The Punjab government deserves some commendation for initiating a digital solution to strengthen its wheat monitoring and regulation mechanism, and to prevent hoarding and price hike. According to a report published in local English daily, the Punjab Information Technology Board (PITB) has developed software to help the province’s food authorities to track and regulate wheat and flour delivery in the open market. Though, a good initiative, this will not benefit farmers, the key stakeholders in food. Thus there is a need, keeping in view the latest trends, to digitize the basic farming — the core activity of the agriculture sector. A recently published report says that farmers who received digitally delivered recommendations were 22 percent more likely to adopt the recommended agrochemical inputs, yielding USD 10 in benefits for every USD 1 spent.
According to a recent paper co-authored by Michael Kremer, a 2019 Nobel laureate in economics, “With the coronavirus pandemic still running its course, now is the time to think about not just building back, but building forward. By accelerating investment and innovation in digital agriculture, we can protect the world’s poorest people from some of the worst effects of the current crisis. When we all emerge from lockdown, one hopes that we will have already laid the foundation for building a fairer, more prosperous, and sustainable future.”
According to a report ‘Farmers’ use of mobile phone for accessing agricultural information in Pakistan’, available on net, majority of the farmers had mobile phone possession but indicated very basic operating skills limited to call only. Due to this limited aptitude of mobile phone farmers were unable to access information from various Internet-based information sources like web portals and android applications. The report termed lack of awareness of information sources as major constraints in farm-related use of the mobile phone.

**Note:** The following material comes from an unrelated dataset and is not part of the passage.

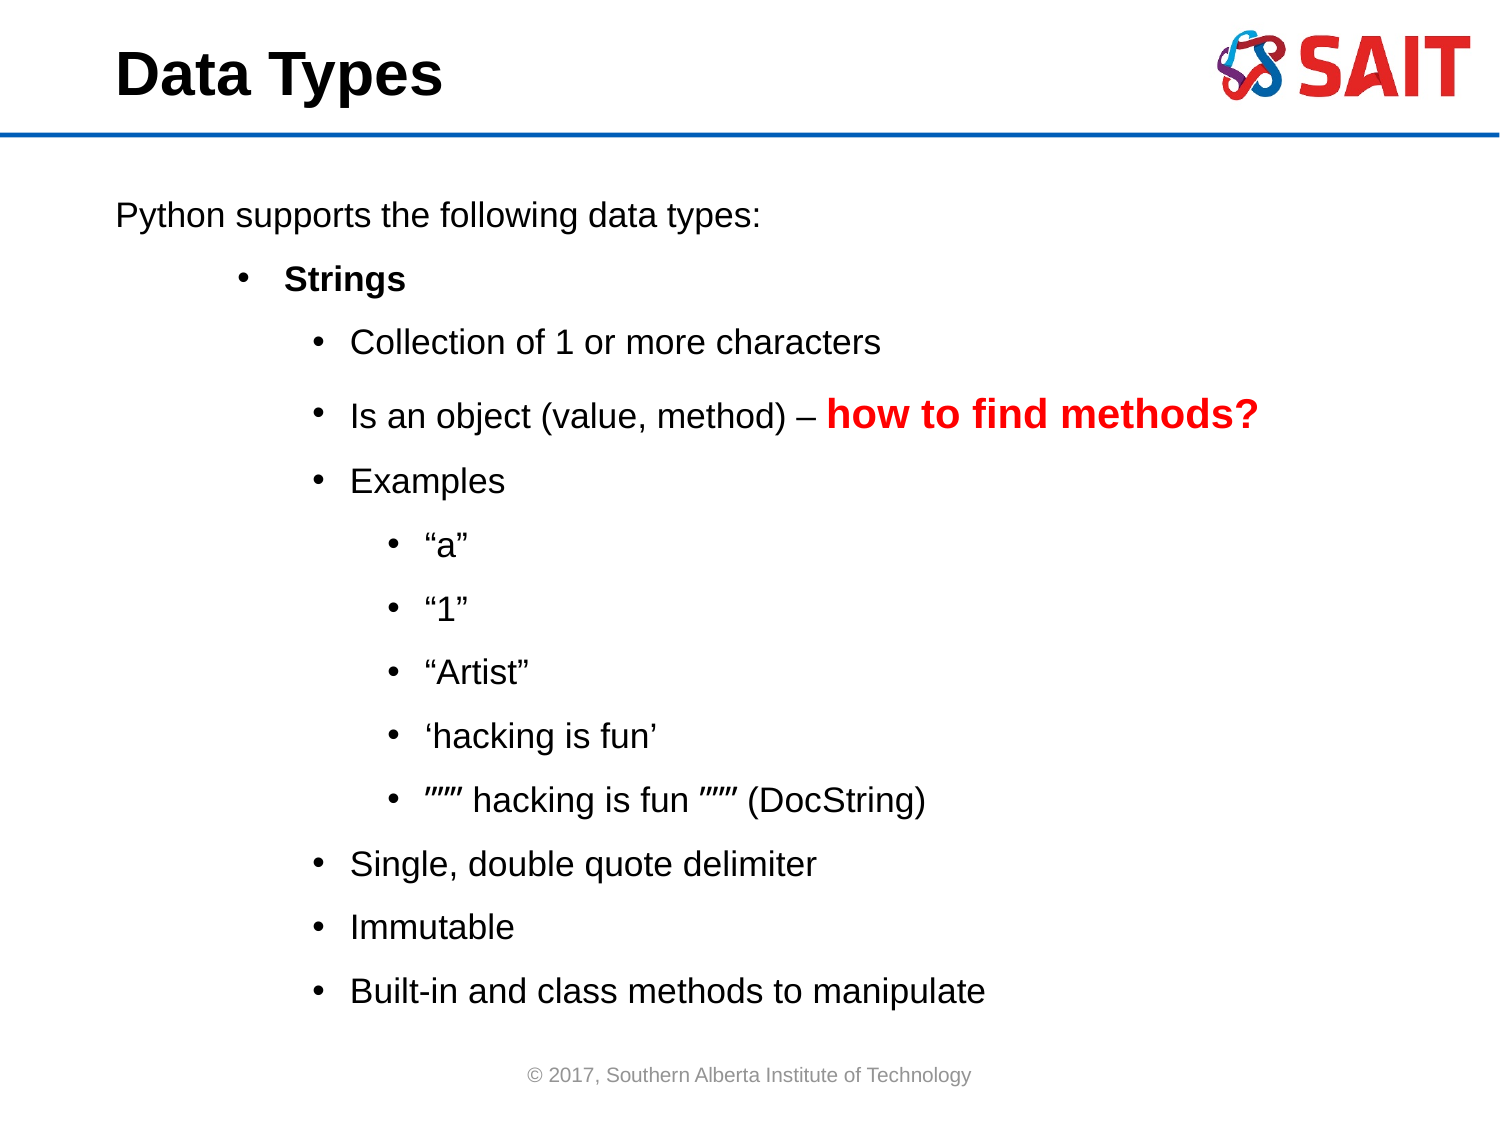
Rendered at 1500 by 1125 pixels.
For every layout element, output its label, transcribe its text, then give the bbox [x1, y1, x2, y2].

text_box Data Types [100, 26, 1200, 138]
text_box Python supports the following data types: Strings Collection of 1 or more characters Is an object (value, method) – how to find methods? Examples “a” “1” “Artist” ‘hacking is fun’ ””” hacking is fun ””” (DocString) Single, double quote delimiter Immutable Built-in and class methods to manipulate [100, 163, 1400, 1019]
picture [1187, 0, 1500, 130]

So all what required is development of an app.
The mission of our Ministry of National Food Security and Research is to ensure a modern and efficient food production i.e. farming and distribution system that can best contribute towards food security and nutrition, in terms of availability, access, utilization and stability. Now is the time for the ministry to digitize agriculture – I mean the basic farming — by encouraging the famers to use smart mobile phones to access customized, actionable agricultural information in real time. To begin with the farmers can be given smart phones equipped with a user friendly app that seamlessly connects them with all of their respective needs and useful suggestions, at concessional price.
Kermer paper adds, “For starters, digitization can help many of the world’s poorest by giving them remote access to advice, inputs, and markets. Moreover, it can increase the overall food supply and boost food security through higher yields. It can accelerate the adoption of a proven, cost-effective, scalable strategy for increasing long-term farm production and improving the livelihoods of poor, rural people. And, finally, it can give farmers a voice, enabling governments to direct and measure the impact of agricultural investments.”
According to a report, today, most farmers in the world’s remotest places have mobile phones, and thus are equipped to receive targeted agriculture advice through simple text or voice messages, even without access to the Internet. For example, in Odisha, India, Precision Agriculture for Development delivers customized, crop-specific, free agricultural advice to almost 800,000 farmers through their phones. It is encouraging to note that now 75 per cent of Pakistanis use cell phones and the number is growing rapidly. All what required is to evolve a system to digitize agriculture in the country.
There are numerous reports that such advisories delivered to the farmers at a very low cost increased their per acre yield by following the alerts and useful information from the ministry of food and agriculture. Such advisories helped the farmers in taking appropriate measures, in time, to prepare themselves against warnings received by them regarding flooding and heavy thunder storm. By providing data driven solutions inefficiencies in food production can be reduced to a very great extent. These information facilitate the farmers with effective, environmentally sustainable use of land.
Ross Hunt, the founder of Cainthus, a computer vision and AI company creating a new vision for animals, farmers and food production software, is of the view that digitization of agriculture will allow farmers to make decisions based on data rather than emotion or hype. Hunt stressed the importance of this, emphasizing the need to base decisions on what is happening on your own farm and not anecdotal evidence from another farm, even the one next door.
In short there is a need to digitize the farming of the country irrespective of crops. Digitizing of just marketing of wheat is just not enough. Our Ministry of National Food Security and Research with the help and assistance of the Ministry of Science and Technology can play an effective role in digitizing our agriculture sector. As we know that under the banner of ‘ThinkFuture’, Federal Minister for Science and Technology has started an ambitious program for reimaging the future of Pakistan, starting with seven key emerging technologies, including 3D Printing, Artificial Intelligence, Augmented Reality, Blockchain, Internet of Things, Intelligent Vehicles, and Smart Robots. The digitization of our agriculture rightly fits into his vision of developing a roadmap to create technological solutions to indigenous problems, and launch national scale projects to accelerate the adoption of these technologies.